▶ [WHAT YOU SHOULD DO]:
Wherever an image appears in the entries, drop it and reproduce everything else exactly.

▶ [SUPPLIED RECORDS]:
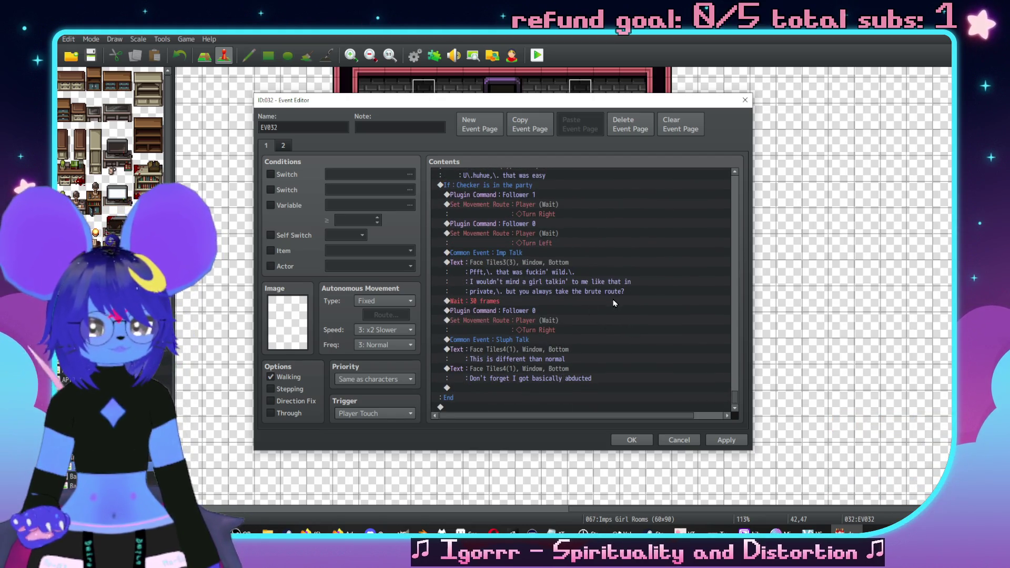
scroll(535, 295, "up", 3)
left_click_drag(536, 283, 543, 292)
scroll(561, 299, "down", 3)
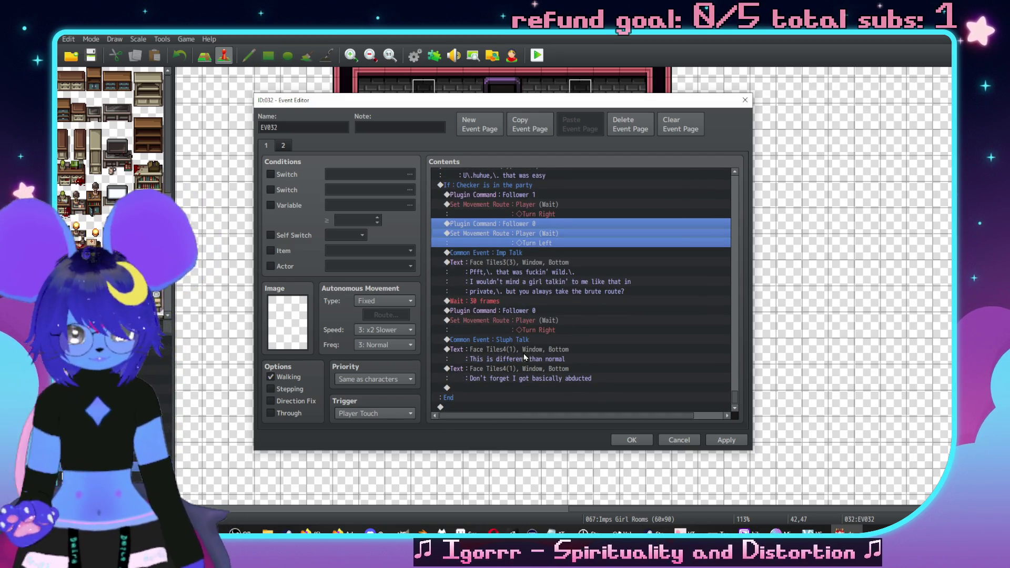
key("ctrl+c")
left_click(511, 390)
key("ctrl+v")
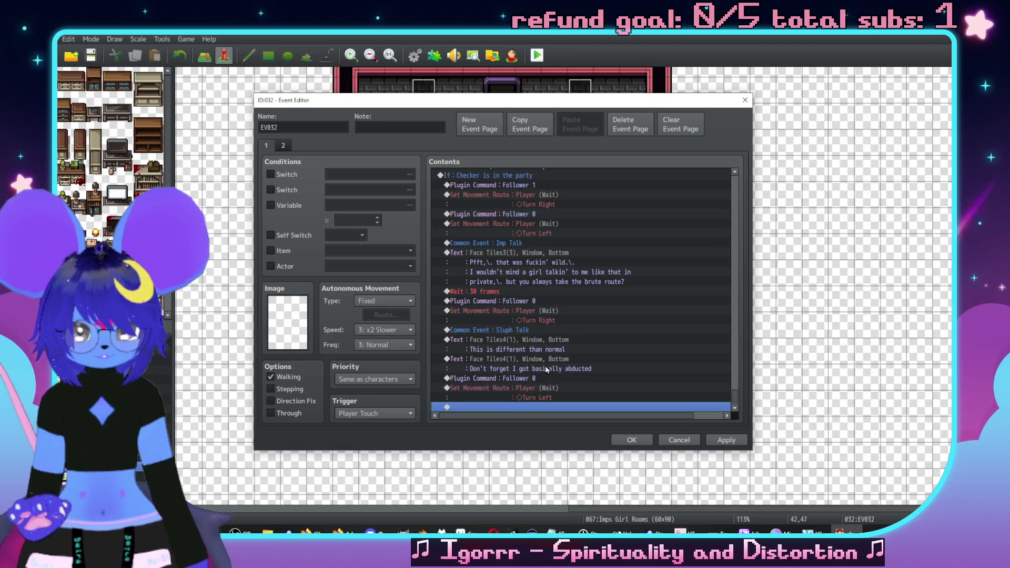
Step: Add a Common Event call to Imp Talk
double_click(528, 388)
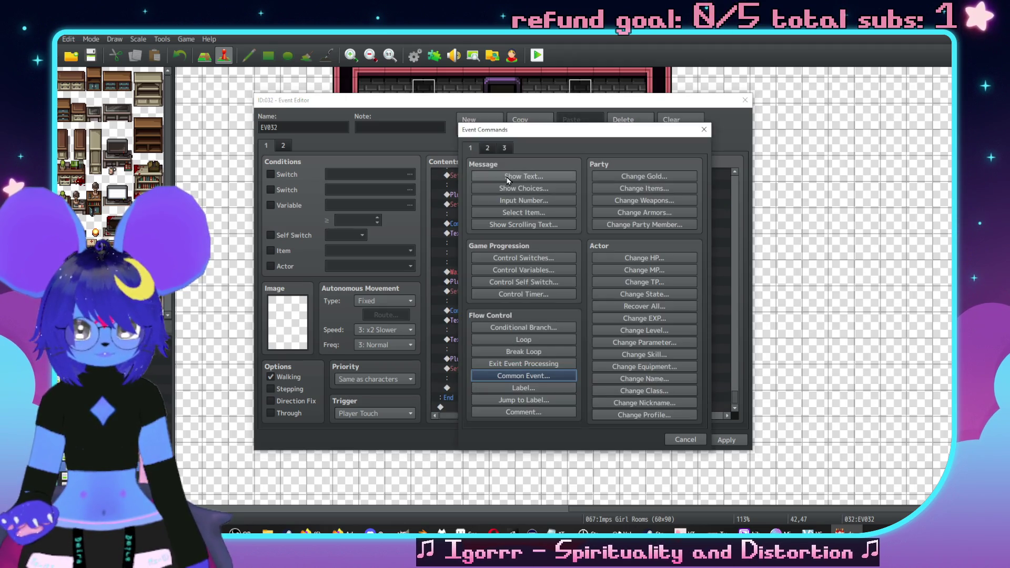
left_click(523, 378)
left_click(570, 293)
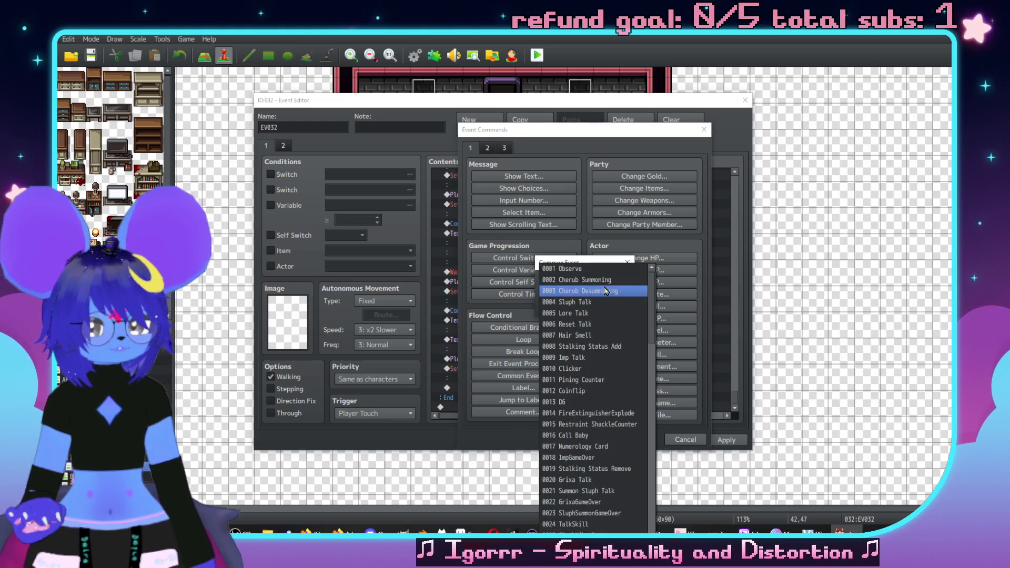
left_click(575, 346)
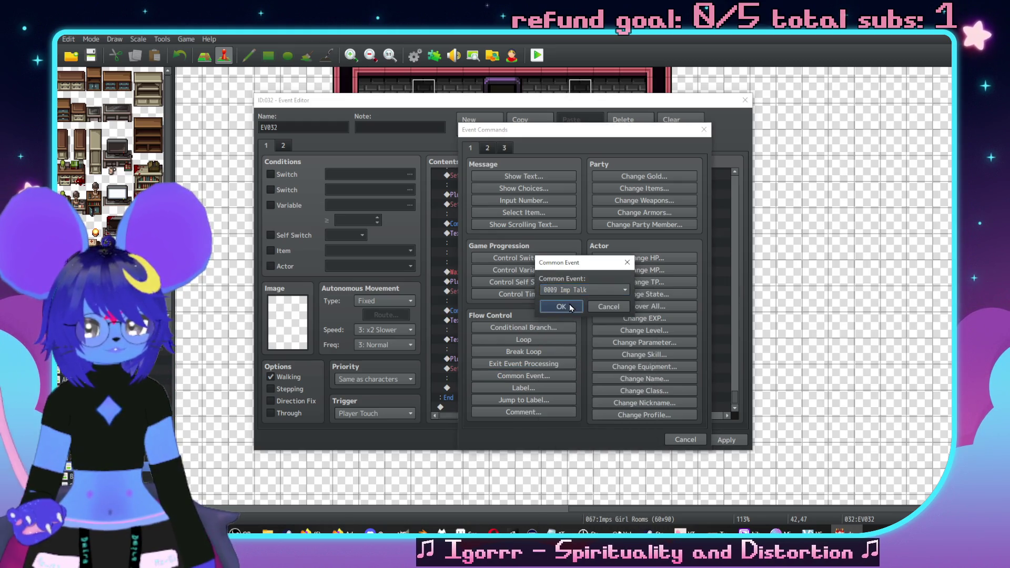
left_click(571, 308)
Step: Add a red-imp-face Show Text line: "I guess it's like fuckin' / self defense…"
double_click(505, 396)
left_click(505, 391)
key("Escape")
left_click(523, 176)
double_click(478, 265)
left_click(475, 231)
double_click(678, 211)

▶ [RESPONSE TO THE EXERCISE]:
scroll(535, 295, "up", 3)
left_click_drag(536, 283, 543, 292)
scroll(561, 299, "down", 3)
key("ctrl+c")
left_click(511, 390)
key("ctrl+v")
Step: Add a Common Event call to Imp Talk
double_click(528, 388)
left_click(523, 378)
left_click(570, 293)
left_click(575, 346)
left_click(571, 308)
Step: Add a red-imp-face Show Text line: "I guess it's like fuckin' / self defense…"
double_click(505, 396)
left_click(505, 391)
key("Escape")
left_click(523, 176)
double_click(478, 265)
left_click(475, 231)
double_click(678, 211)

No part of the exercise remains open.